相続には多くの誤解があります。代表的なものは「借金をすれば相続税が減る」です。借金そのものに相続税を減らす節税効果は生じません。借金で得た現金でアパートを建てるから減るのです。
もうひとつは「相続放棄」と「相続分の放棄」の混同です。これは負の財産(借金・保証債務)の状況によっては誤解では済みません。特に突然に表に出てくる保証債務は怖いものがあります。
それではその違いを説明してみましょう。
相続放棄⇒相続人であることを知った時から3ヶ月以内に家庭裁判所に申し述べます。放棄が受理されたら最初から相続人ではなくなります。被相続人との間に一切の相続関係は生じません。不動産や預貯金など正の財産は相続できません。当然に借金や連帯保証人の地位(保証債務)など、負の財産も相続しなくて済みます。

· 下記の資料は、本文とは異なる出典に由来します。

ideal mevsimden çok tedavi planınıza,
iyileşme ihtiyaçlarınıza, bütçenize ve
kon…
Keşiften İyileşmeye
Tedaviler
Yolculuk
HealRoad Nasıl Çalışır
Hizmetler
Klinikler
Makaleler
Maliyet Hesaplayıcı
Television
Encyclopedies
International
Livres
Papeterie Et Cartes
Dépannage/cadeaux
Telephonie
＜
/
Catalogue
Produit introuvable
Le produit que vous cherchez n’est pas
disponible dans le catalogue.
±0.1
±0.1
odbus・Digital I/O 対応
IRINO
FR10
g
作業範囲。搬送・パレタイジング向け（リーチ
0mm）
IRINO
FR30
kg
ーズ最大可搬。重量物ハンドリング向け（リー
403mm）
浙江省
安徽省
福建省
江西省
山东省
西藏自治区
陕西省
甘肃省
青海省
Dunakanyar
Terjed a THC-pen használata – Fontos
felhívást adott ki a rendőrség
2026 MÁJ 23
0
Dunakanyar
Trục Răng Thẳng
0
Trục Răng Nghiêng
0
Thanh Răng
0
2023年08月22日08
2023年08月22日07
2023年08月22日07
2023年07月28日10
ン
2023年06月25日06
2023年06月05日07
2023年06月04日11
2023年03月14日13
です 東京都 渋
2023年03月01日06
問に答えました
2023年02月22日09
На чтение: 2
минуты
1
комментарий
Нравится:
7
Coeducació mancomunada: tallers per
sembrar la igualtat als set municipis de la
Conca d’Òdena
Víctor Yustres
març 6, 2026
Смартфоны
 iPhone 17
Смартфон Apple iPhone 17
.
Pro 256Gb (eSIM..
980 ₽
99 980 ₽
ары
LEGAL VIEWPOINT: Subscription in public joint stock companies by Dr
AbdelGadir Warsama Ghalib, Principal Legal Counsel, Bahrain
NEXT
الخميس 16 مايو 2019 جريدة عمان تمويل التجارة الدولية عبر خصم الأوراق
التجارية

相続分の放棄⇒財産はいらないと、遺産分割協議書に判子を押し、相続を放棄したと言っている人がいます。これは相続放棄でなく相続分の放棄です。ゼロの財産を相続したことになり、相続人の地位は残ります。借金や保証債務は相続人全員が法定相続分の割合で相続する「可分債務」です。一切財産はいらないと相続分の放棄をしても、これらの債務は相続してしまいます。
子どものいない夫婦がいました。不幸にもご主人が急逝してしまいました。相続人は奥様とご主人(長男)の父母です。義父母から見ると奥様は出来た嫁です。実の娘のように可愛がっていました。息子の財産は全部お嫁さんが相続できるよう、相続放棄の手続きを司法書士へお願いしました。司法書士も義父母の話を傾聴せず、言われるまま相続放棄の手続きをとり、受理されてしまいました。
受理されると最初から相続人でなくなります。相続に関し直系尊属が存在しないことになり、相続順位が第3順位に移ります。
相続人は奥様と、ご主人の兄弟姉妹に変わります。義兄弟姉妹と遺産分割の話し合いをしなければなりません。残された奥様にとってこれは辛いものがあります。この場合は、遺産分割協議で義父母が「相続分の放棄」をすれば、相続人の地位は残るので相続順位は変わらず、奥様はご主人の全財産を円滑に相続できたのです。
負債相続は専門家の支援がありません。予想しなかった借金が出てきた。放棄したいが3ヶ月は過ぎてしまった。相談者はワラをもつかむ思いです。が、ここであきらめてはいけません。1年が経過した後の相談でも、負債相続の専門家(希少)につなぎ、相続放棄が受理されたケースもありました。
また承認か放棄か3ヶ月で判断できない時は、相続放棄の期間伸長や再伸長の手続きをすることで時間を稼ぐことができます。
万民に公平であるべき法律ですが、知ると知らぬでは大きな不公平が生じます。そして「法律を知らなかった」は通用しません。